_EXERCISE:_ This task calls for copying every line in the data below that contains the word "Crematorio".
*** Opening of EXTRACTED DATA ***
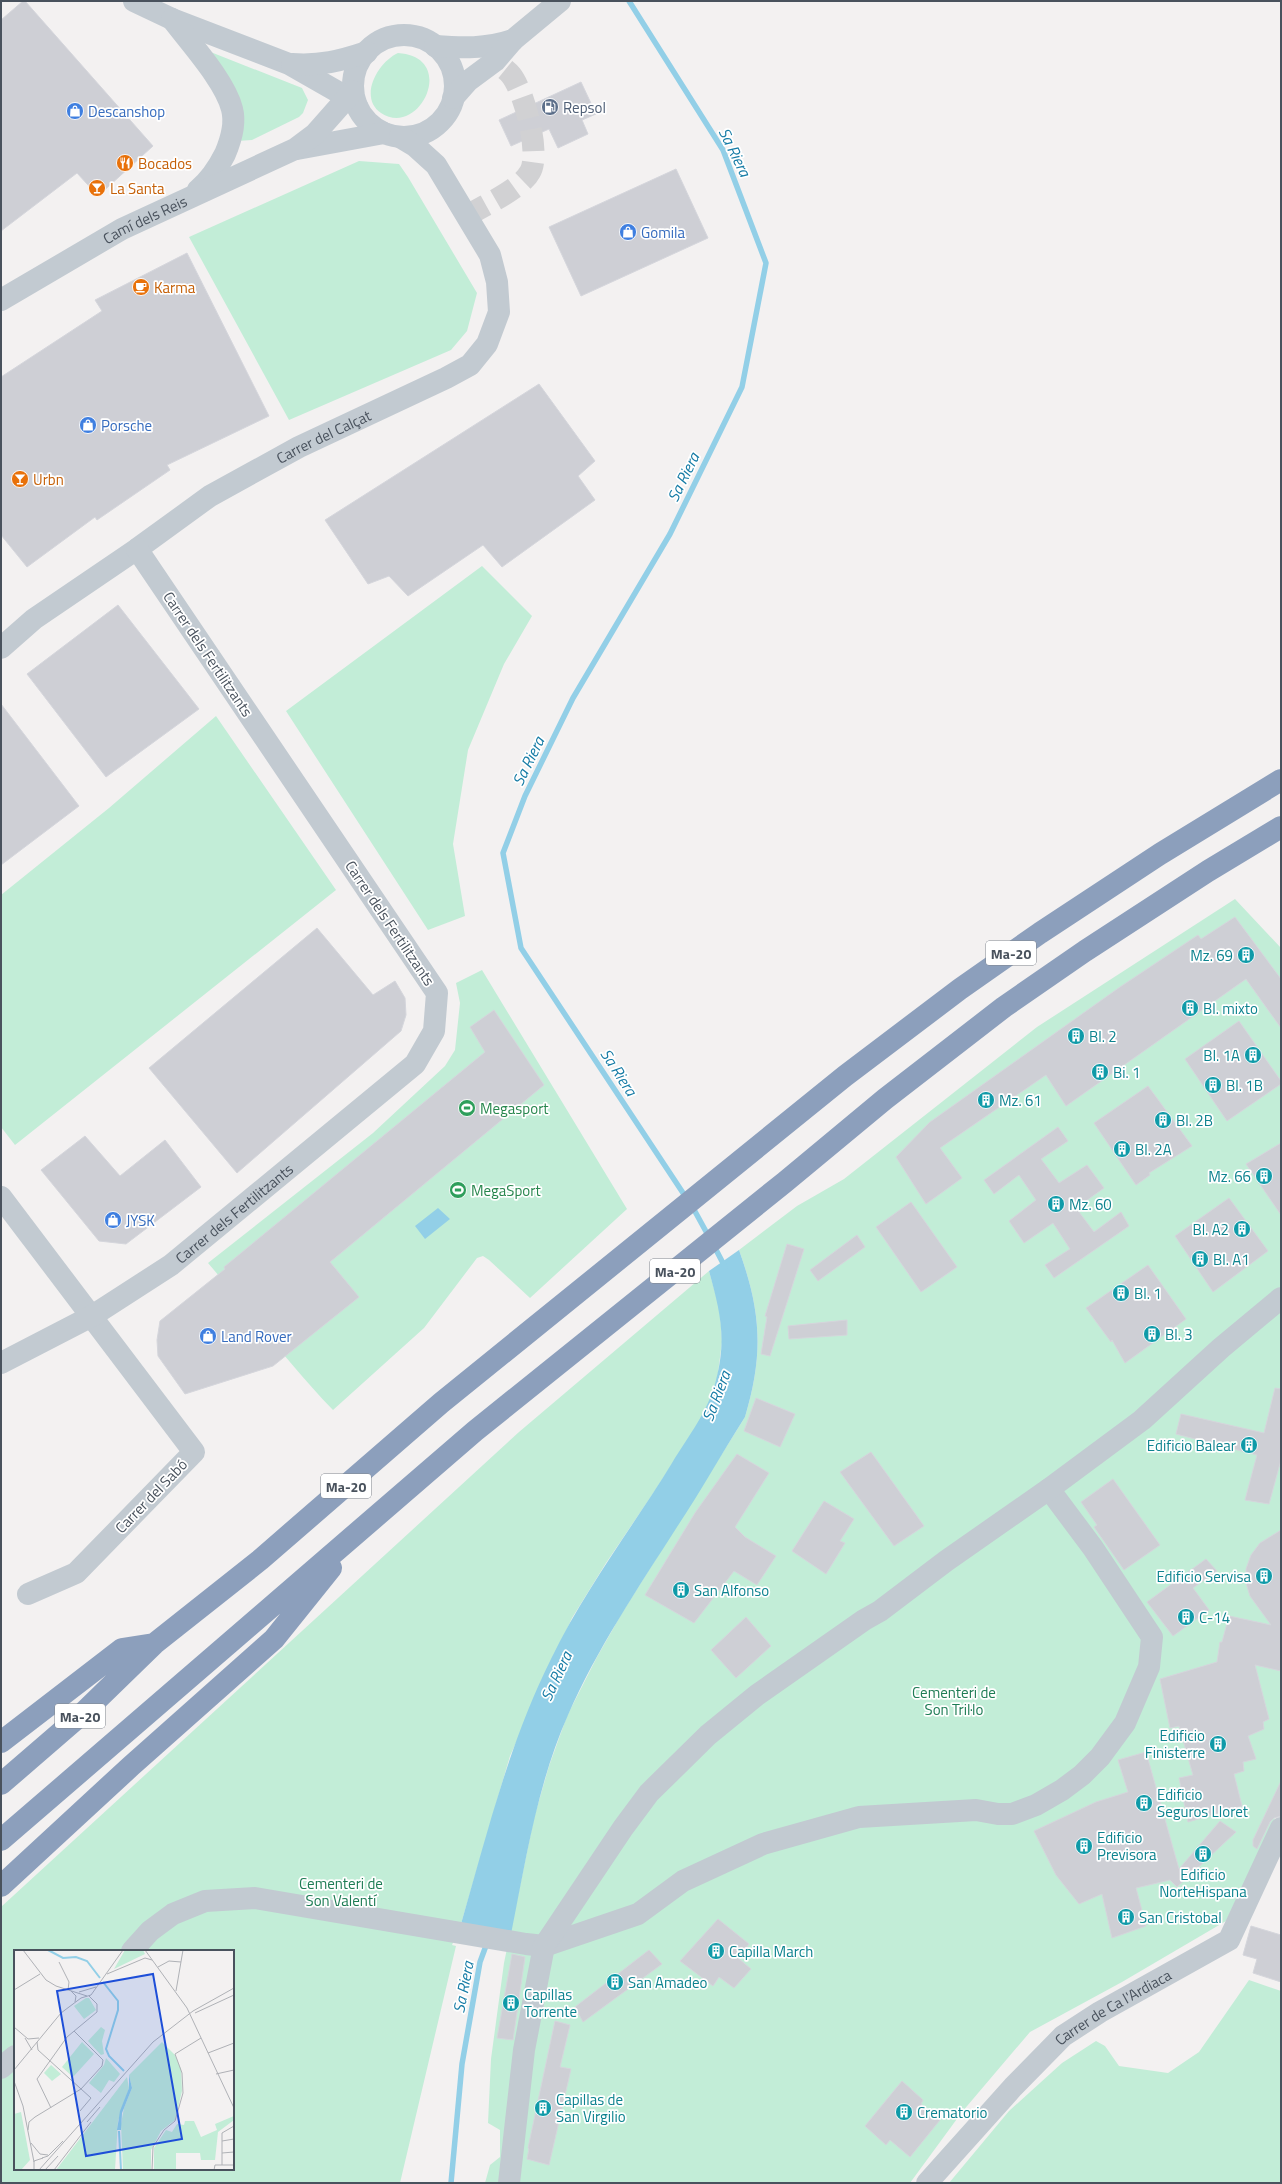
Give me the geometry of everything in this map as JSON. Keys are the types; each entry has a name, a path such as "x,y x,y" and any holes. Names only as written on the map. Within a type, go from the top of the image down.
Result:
{"highway":[{"name":"Ma-20","path":"1,1784 82,1714 154,1644 260,1560 441,1403 756,1147 923,1016 1040,932 1160,854 1281,780"},
{"name":"Ma-20","path":"1,1840 365,1525 475,1432 785,1182 885,1099 1004,1007 1132,920 1281,827"},
{"path":"1,1886 274,1639 365,1525"},
{"path":"1,1742 122,1649 154,1644"}],"street":[{"path":"453,98 468,81 495,61 512,40 560,1"},
{"path":"146,4 172,19 289,64 352,98 372,126 415,146 436,165"},
{"path":"172,19 209,67 232,108 233,122 231,139 215,172 204,185 188,198"},
{"path":"401,35 418,37 435,46 444,54 453,70 455,86 453,98 444,118 432,129 418,136 392,135 295,149 315,134 352,98 355,74 360,60 367,52 385,38 401,35"},
{"path":"435,46 466,48 495,46 512,40"},
{"path":"289,64 314,66 343,60 367,52"},
{"path":"436,165 434,145 438,124"},
{"name":"Camí dels Reis","path":"1,300 122,229 295,149"},
{"name":"Carrer del Calçat","path":"1,648 34,619 137,549 210,496 299,447 446,378 470,365 487,344 499,312 497,282 490,255 436,165"},
{"name":"Carrer dels Fertilitzants","path":"1,1362 92,1316 171,1265 415,1064 434,1031 437,993 137,549"},
{"path":"1,1197 92,1316"},
{"path":"509,2183 535,1945 649,1794 708,1735 757,1695 864,1620 880,1611 946,1561 1049,1489 1153,1412 1221,1348 1281,1298"},
{"name":"Carrer del Sabó","path":"28,1594 76,1573 194,1452 92,1316"},
{"path":"133,1950 150,1931 172,1914 205,1901 256,1898 535,1945 638,1914 683,1881 763,1844 859,1817 976,1810 998,1814 1012,1814 1036,1805 1062,1790 1082,1775 1100,1757 1125,1723 1149,1667 1152,1637 1105,1565 1049,1489"},
{"name":"Carrer de Ca l'Ardiaca","path":"927,2183 1008,2092 1063,2036 1100,2012 1229,1940 1281,1828"},
{"path":"1,2068 14,2057"}],"green space":[{"path":"203,49 302,88 308,100 303,113 299,117 252,140 237,141"},
{"path":"398,53 416,58 426,68 429,81 427,94 419,106 408,115 395,118 381,113 374,106 371,98 371,89 373,80 384,64"},
{"path":"359,161 399,164 408,177 477,293 467,331 451,350 289,420 189,237"},
{"path":"482,566 532,616 504,664 468,750 453,844 465,916 428,930 286,711"},
{"path":"216,716 336,890 15,1145 1,1127 1,895 109,808"},
{"name":"Cementeri de Son Tril·lo","path":"1235,899 1281,948 1281,1805 1226,1921 1122,1982 1030,2032 962,2112 910,2183 485,2183 490,2165 500,2157 500,2130 488,2123 491,2059 504,1963 534,1818 549,1766 567,1716 597,1657 622,1613 745,1417 755,1373 757,1333 756,1313 752,1293 739,1250 797,1206 844,1179 1037,1027"},
{"name":"MegaSport","path":"482,970 627,1209 530,1298 489,1260 483,1256 477,1258 424,1328 333,1410 285,1356 208,1263 373,1133 445,1066 455,1050 460,1003 456,983"},
{"name":"Cementeri de Son Valentí","path":"709,1271 720,1310 722,1342 717,1380 706,1411 606,1563 572,1618 510,1756 461,1924 452,1945 456,1946 400,2183 1,2183 1,1907 519,1432"},
{"path":"1249,1980 1281,1991 1281,2183 949,2183 1009,2111 1062,2063 1096,2041 1105,2046 1119,2066 1168,2073 1199,2052"}],"water":[{"path":"438,1208 450,1219 425,1239 415,1226"},
{"path":"739,1250 752,1293 756,1313 757,1333 755,1373 745,1417 695,1500 619,1619 579,1690 557,1741 540,1796 527,1851 511,1934 461,1924 511,1756 536,1691 551,1659 564,1633 594,1583 691,1433 713,1392 719,1365 722,1338 719,1312 709,1271"}],"building":[{"name":"Descanshop","path":"23,1 25,1 153,146 98,196 77,173 1,231 1,20"},
{"path":"581,82 596,114 582,120 588,134 558,148 549,129 511,146 499,120"},
{"name":"Gomila","path":"676,169 708,238 581,296 549,227"},
{"path":"187,253 269,416 167,465 170,470 97,520 95,517 27,567 1,535 1,377 102,311 95,300"},
{"path":"539,384 595,461 578,476 595,500 502,567 483,545 408,596 389,576 368,584 325,520"},
{"path":"118,605 199,709 106,777 27,674"},
{"path":"1,704 79,806 1,865"},
{"path":"1235,917 1281,979 1281,1028 1246,979 1066,1106 1046,1075 940,1148 962,1178 926,1204 896,1157 930,1122 1120,987 1198,935 1201,939"},
{"path":"317,928 373,995 395,981 405,998 406,1015 401,1031 237,1173 149,1068"},
{"path":"494,1010 544,1085 330,1262 359,1297 273,1366 185,1394 158,1356 157,1340 160,1321 225,1269 224,1267 485,1052 470,1027"},
{"path":"1239,1021 1281,1081 1281,1084 1227,1121 1185,1059"},
{"path":"1148,1086 1192,1146 1149,1173 1150,1175 1136,1185 1094,1123"},
{"path":"1058,1127 1068,1141 1041,1159 1059,1183 1087,1165 1104,1188 1076,1208 1094,1232 1121,1212 1129,1226 1054,1278 1045,1265 1070,1249 1053,1223 1024,1243 1009,1221 1036,1200 1019,1175 994,1194 984,1180"},
{"path":"85,1136 120,1176 165,1140 201,1187 126,1244 99,1241 41,1170"},
{"name":"Mz. 66","path":"1281,1143 1281,1215 1246,1164"},
{"path":"1229,1198 1268,1251 1213,1292 1175,1236"},
{"path":"911,1202 957,1267 921,1292 876,1227"},
{"path":"857,1235 865,1247 818,1281 810,1270"},
{"path":"787,1244 804,1249 770,1356 761,1354 767,1317 765,1316"},
{"path":"1148,1265 1186,1319 1125,1363 1112,1340 1111,1342 1086,1308"},
{"path":"847,1320 847,1335 789,1339 788,1326"},
{"name":"Edificio Balear","path":"1275,1388 1281,1389 1281,1460 1269,1504 1245,1500 1257,1455 1176,1434 1181,1414 1264,1433"},
{"path":"756,1398 795,1414 780,1447 744,1431"},
{"path":"871,1452 924,1526 894,1546 840,1472"},
{"path":"737,1454 769,1473 735,1527 745,1537 776,1556 757,1585 734,1571 694,1623 645,1595 695,1513"},
{"path":"1113,1479 1160,1545 1124,1570 1094,1527 1097,1525 1081,1502"},
{"path":"824,1501 854,1519 840,1541 845,1543 826,1574 792,1551"},
{"path":"1281,1530 1281,1671 1255,1665 1269,1719 1263,1722 1264,1729 1248,1736 1256,1759 1243,1762 1244,1771 1234,1774 1242,1806 1188,1822 1179,1778 1193,1775 1179,1726 1170,1728 1160,1679 1217,1662 1220,1642 1222,1642 1229,1616 1271,1625 1250,1596 1246,1583 1246,1569 1251,1555 1260,1543"},
{"path":"1206,1559 1217,1571 1193,1588 1209,1610 1173,1636 1147,1602"},
{"path":"746,1617 771,1646 736,1678 711,1650"},
{"path":"1146,1752 1179,1869 1220,1821 1236,1832 1177,1887 1170,1880 1136,1888 1146,1926 1112,1938 1102,1894 1079,1904 1056,1875 1034,1831 1096,1802 1128,1792 1118,1760"},
{"path":"1281,1781 1281,1816 1274,1818 1270,1822 1257,1849 1253,1846 1253,1840"},
{"name":"Capilla March","path":"718,1919 749,1944 738,1958 751,1969 734,1988 719,1977 713,1986 680,1961"},
{"path":"1251,1926 1281,1935 1281,1982 1253,1973 1257,1959 1243,1955"},
{"path":"649,1950 662,1964 583,2022 575,2007"},
{"name":"Capillas Torrente","path":"512,1954 525,1957 513,2040 497,2038"},
{"name":"Capillas de San Virgilio","path":"555,2021 570,2025 560,2067 571,2069 549,2165 527,2159 528,2148"},
{"name":"Crematorio","path":"902,2081 923,2100 921,2104 940,2120 910,2157 890,2140 886,2145 865,2126"}],"waterway":[{"name":"Sa Riera","path":"629,1 723,150 766,263 742,387 670,534 573,698 525,796 503,853 521,948 687,1199"},
{"name":"Sa Riera","path":"692,1206 709,1237"},
{"name":"Sa Riera","path":"713,1244 725,1267"},
{"name":"Sa Riera","path":"451,2183 462,2064 480,1962 487,1943"}],"tunnel":[{"path":"467,216 502,196 519,184 530,172 533,163 534,152 530,123 521,94 508,71 495,61"}],"place":[{"name":"Repsol","path":"550,107"},
{"name":"Descanshop","path":"75,111"},
{"name":"Bocados","path":"125,163"},
{"name":"La Santa","path":"97,188"},
{"name":"Gomila","path":"628,232"},
{"name":"Karma","path":"141,287"},
{"name":"Porsche","path":"88,425"},
{"name":"Urbn","path":"20,479"},
{"name":"Mz. 69","path":"1246,955"},
{"name":"Bl. mixto","path":"1190,1008"},
{"name":"Bl. 2","path":"1076,1036"},
{"name":"BI. 1A","path":"1253,1055"},
{"name":"Bi. 1","path":"1100,1072"},
{"name":"Bl. 1B","path":"1213,1085"},
{"name":"Mz. 61","path":"986,1100"},
{"name":"Megasport","path":"467,1108"},
{"name":"Bl. 2B","path":"1163,1120"},
{"name":"Bl. 2A","path":"1122,1149"},
{"name":"Mz. 66","path":"1264,1176"},
{"name":"MegaSport","path":"458,1190"},
{"name":"Mz. 60","path":"1056,1204"},
{"name":"JYSK","path":"113,1220"},
{"name":"Bl. A2","path":"1242,1229"},
{"name":"Bl. A1","path":"1200,1259"},
{"name":"Bl. 1","path":"1121,1293"},
{"name":"Bl. 3","path":"1152,1334"},
{"name":"Land Rover","path":"208,1336"},
{"name":"Edificio Balear","path":"1249,1445"},
{"name":"Edificio Servisa","path":"1264,1576"},
{"name":"San Alfonso","path":"681,1590"},
{"name":"C-14","path":"1186,1617"},
{"name":"Edificio Finisterre","path":"1218,1744"},
{"name":"Edificio Seguros Lloret","path":"1144,1803"},
{"name":"Edificio Previsora","path":"1084,1846"},
{"name":"Edificio NorteHispana","path":"1203,1854"},
{"name":"San Cristobal","path":"1126,1917"},
{"name":"Capilla March","path":"716,1951"},
{"name":"San Amadeo","path":"615,1982"},
{"name":"Capillas Torrente","path":"511,2003"},
{"name":"Capillas de San Virgilio","path":"543,2108"},
{"name":"Crematorio","path":"904,2112"}]}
*** Close of EXTRACTED DATA ***
_RESPONSE BELOW:_
{"name":"Crematorio","path":"902,2081 923,2100 921,2104 940,2120 910,2157 890,2140 886,2145 865,2126"}],"waterway":[{"name":"Sa Riera","path":"629,1 723,150 766,263 742,387 670,534 573,698 525,796 503,853 521,948 687,1199"},
{"name":"Crematorio","path":"904,2112"}]}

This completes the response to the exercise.